While the Rebels slogged their way to a 5-7 record in 2016, Jones, a rising sophomore, was a bright spot. He played in all 12 games — with four starts — as a true freshman at defensive tackle, finishing with 39 tackles.
But despite the immediate impact of the former four-star prospect from Waynesboro, Miss., Jones, when prompted, gave his performance barely a passing grade. Jones, who said he fashions his game after St. Louis Rams defensive tackle and NFL All-Pro Aaron Donald, expects more out of himself.
“I’d probably give myself like a C+,” he said. “I got thrown in as a true freshman and I had a couple of flaws, but as the season got along, I got better. I’ve just got to be consistent. No matter the down — first, second or third — be consistent, keep fighting and try to make a play.”
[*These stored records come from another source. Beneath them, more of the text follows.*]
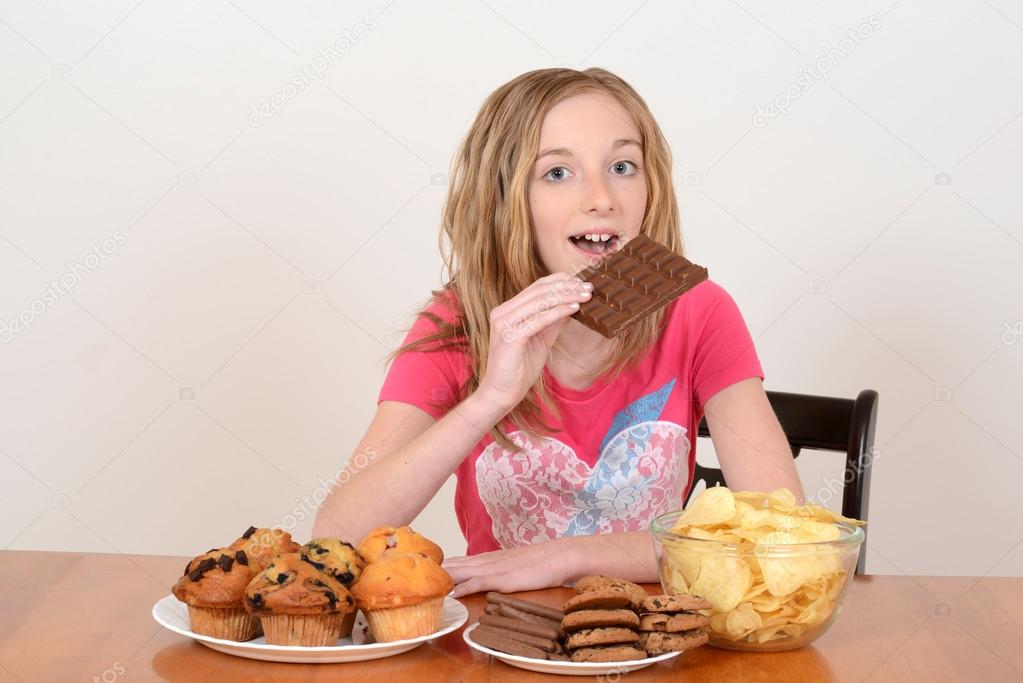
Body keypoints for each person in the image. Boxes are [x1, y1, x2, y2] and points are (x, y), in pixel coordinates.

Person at [312, 67, 804, 597]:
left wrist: (567, 557)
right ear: (505, 199)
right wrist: (489, 399)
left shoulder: (697, 312)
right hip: (501, 637)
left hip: (650, 637)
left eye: (622, 166)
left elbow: (779, 531)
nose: (601, 198)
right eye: (557, 173)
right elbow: (336, 536)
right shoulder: (460, 323)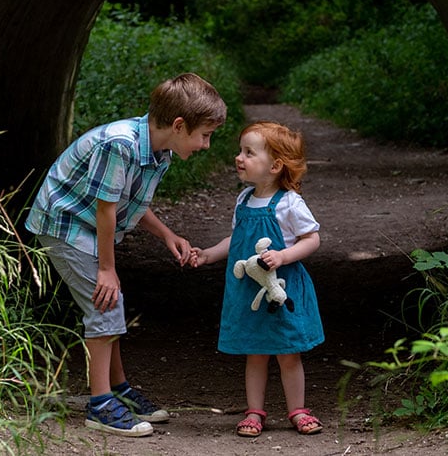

Jones said he learned a lot by being thrown into the fire, which he credits with his one-day-at-a-time approach. He simply set out to be consistent every practice and game. The jump in level of competition from high school to college, however, was jarring.
“You go from playing guys 5-11 to guys like 6-6, 308 pounds,” he said. “It was tough, but you’ve just got to play technique and keep being focused on what you’ve got to do.”
Undeterred by his underclassman status, Jones is looking to take on a leadership role for an Ole Miss defense that struggled mightily in 2016. The Rebels wrapped spring practices April 8 with the annual Grove Bowl game. The offense got the better of the defense, 31-29.
“(Ole Miss senior DE) Marquis (Haynes) does a good job and everything,” Jone said. “I’m not going to knock his abilities of being a leader, but obviously I would like to be a leader of the defensive line.”
Jones and Co. are inarguably the deepest position on defense, meaning the group will have to spearhead the rebuilding effort of a defense that last season ranked No. 100 or lower nationally in every major statistical category except one (No. 66 in pass efficiency defense).
Jones, though, is eager for the responsibility. And he’s got a pretty good idea of the areas in which Ole Miss can get better.
“Being consistent with the play-calling,” Jones said. “Getting the play, getting lined up. Sometimes we probably got a wrong signal or something. But we kept fighting. We’ve just got to get better this year stopping the run.”
The defensive line is under new management for the first time in five seasons. Freddie Roach was hired to replace Chris Kiffin, who left in the offseason to join his brother, Lane, as the defensive coordinator at Florida Atlantic.
Roach spent the past two seasons as the director of player development at Alabama. He coached outside linebackers and defensive ends at South Alabama prior to his stint with the Crimson Tide. He was the defensive line coach at East Mississippi Community College in 2011.
“He’s real strict on us using our hands,” Jones said. “He’s a great coach. I think he’s going to have us really prepared for this season. It’s a lot different. We watch film on NFL guys who play on Sundays and Mondays, and we transition the same technique they’re playing. It’s very useful.
“We’re all doing good. We’re getting the plays, and everybody’s playing with great technique. We’re getting to the ball and making plays.”
As has been widely reported, Ole Miss has self-imposed a one-year bowl ban for the 2017 season. Jones said the team is taking it in stride.
“We just take it one day at a time,” he said. “We don’t worry about the bowl ban. We still get 12 games to play.”